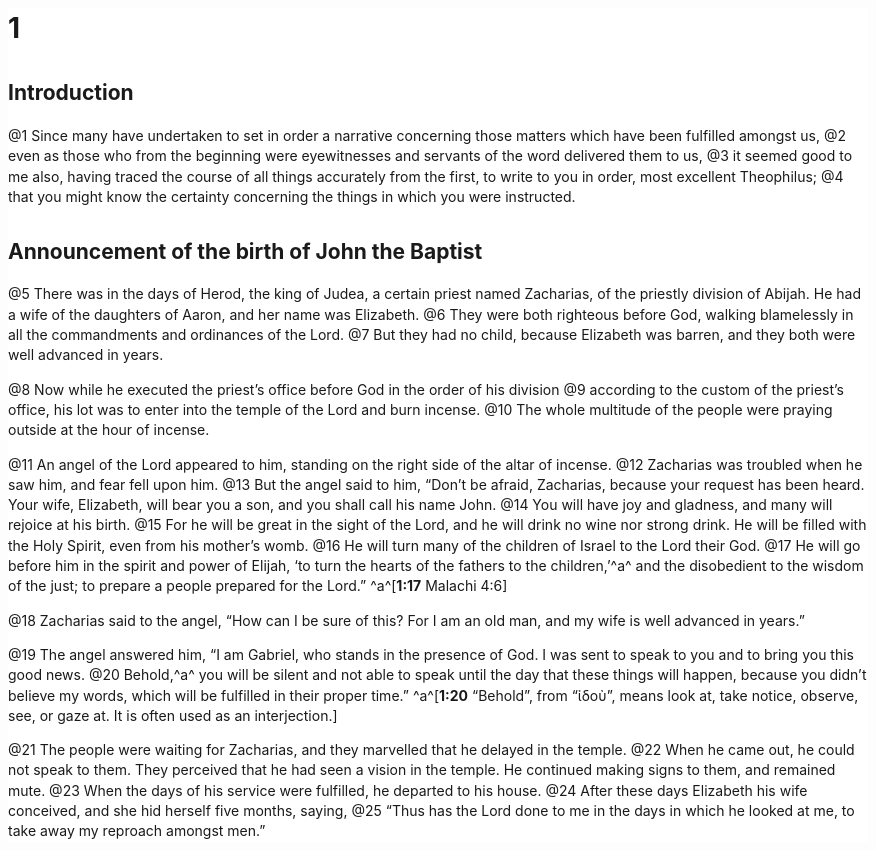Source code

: # 1 
## Introduction
@1 Since many have undertaken to set in order a narrative concerning those matters which have been fulfilled amongst us, 
@2 even as those who from the beginning were eyewitnesses and servants of the word delivered them to us, 
@3 it seemed good to me also, having traced the course of all things accurately from the first, to write to you in order, most excellent Theophilus; 
@4 that you might know the certainty concerning the things in which you were instructed.

## Announcement of the birth of John the Baptist

@5 There was in the days of Herod, the king of Judea, a certain priest named Zacharias, of the priestly division of Abijah. He had a wife of the daughters of Aaron, and her name was Elizabeth. 
@6 They were both righteous before God, walking blamelessly in all the commandments and ordinances of the Lord. 
@7 But they had no child, because Elizabeth was barren, and they both were well advanced in years. 

@8 Now while he executed the priest’s office before God in the order of his division 
@9 according to the custom of the priest’s office, his lot was to enter into the temple of the Lord and burn incense. 
@10 The whole multitude of the people were praying outside at the hour of incense. 

@11 An angel of the Lord appeared to him, standing on the right side of the altar of incense. 
@12 Zacharias was troubled when he saw him, and fear fell upon him. 
@13 But the angel said to him, “Don’t be afraid, Zacharias, because your request has been heard. Your wife, Elizabeth, will bear you a son, and you shall call his name John. 
@14 You will have joy and gladness, and many will rejoice at his birth. 
@15 For he will be great in the sight of the Lord, and he will drink no wine nor strong drink. He will be filled with the Holy Spirit, even from his mother’s womb. 
@16 He will turn many of the children of Israel to the Lord their God. 
@17 He will go before him in the spirit and power of Elijah, ‘to turn the hearts of the fathers to the children,’^a^ and the disobedient to the wisdom of the just; to prepare a people prepared for the Lord.” 
^a^[**1:17** Malachi 4:6]

@18 Zacharias said to the angel, “How can I be sure of this? For I am an old man, and my wife is well advanced in years.” 

@19 The angel answered him, “I am Gabriel, who stands in the presence of God. I was sent to speak to you and to bring you this good news. 
@20 Behold,^a^ you will be silent and not able to speak until the day that these things will happen, because you didn’t believe my words, which will be fulfilled in their proper time.” 
^a^[**1:20** “Behold”, from “ἰδοὺ”, means look at, take notice, observe, see, or gaze at. It is often used as an interjection.]

@21 The people were waiting for Zacharias, and they marvelled that he delayed in the temple. 
@22 When he came out, he could not speak to them. They perceived that he had seen a vision in the temple. He continued making signs to them, and remained mute. 
@23 When the days of his service were fulfilled, he departed to his house. 
@24 After these days Elizabeth his wife conceived, and she hid herself five months, saying, 
@25 “Thus has the Lord done to me in the days in which he looked at me, to take away my reproach amongst men.”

* * *

__Task__
In the records above, copy exactly the lines from the one that contains "fell upon him." through the last, and nothing else.

__Finished exercise__
@12 Zacharias was troubled when he saw him, and fear fell upon him. 
@13 But the angel said to him, “Don’t be afraid, Zacharias, because your request has been heard. Your wife, Elizabeth, will bear you a son, and you shall call his name John. 
@14 You will have joy and gladness, and many will rejoice at his birth. 
@15 For he will be great in the sight of the Lord, and he will drink no wine nor strong drink. He will be filled with the Holy Spirit, even from his mother’s womb. 
@16 He will turn many of the children of Israel to the Lord their God. 
@17 He will go before him in the spirit and power of Elijah, ‘to turn the hearts of the fathers to the children,’^a^ and the disobedient to the wisdom of the just; to prepare a people prepared for the Lord.” 
^a^[**1:17** Malachi 4:6]

@18 Zacharias said to the angel, “How can I be sure of this? For I am an old man, and my wife is well advanced in years.” 

@19 The angel answered him, “I am Gabriel, who stands in the presence of God. I was sent to speak to you and to bring you this good news. 
@20 Behold,^a^ you will be silent and not able to speak until the day that these things will happen, because you didn’t believe my words, which will be fulfilled in their proper time.” 
^a^[**1:20** “Behold”, from “ἰδοὺ”, means look at, take notice, observe, see, or gaze at. It is often used as an interjection.]

@21 The people were waiting for Zacharias, and they marvelled that he delayed in the temple. 
@22 When he came out, he could not speak to them. They perceived that he had seen a vision in the temple. He continued making signs to them, and remained mute. 
@23 When the days of his service were fulfilled, he departed to his house. 
@24 After these days Elizabeth his wife conceived, and she hid herself five months, saying, 
@25 “Thus has the Lord done to me in the days in which he looked at me, to take away my reproach amongst men.”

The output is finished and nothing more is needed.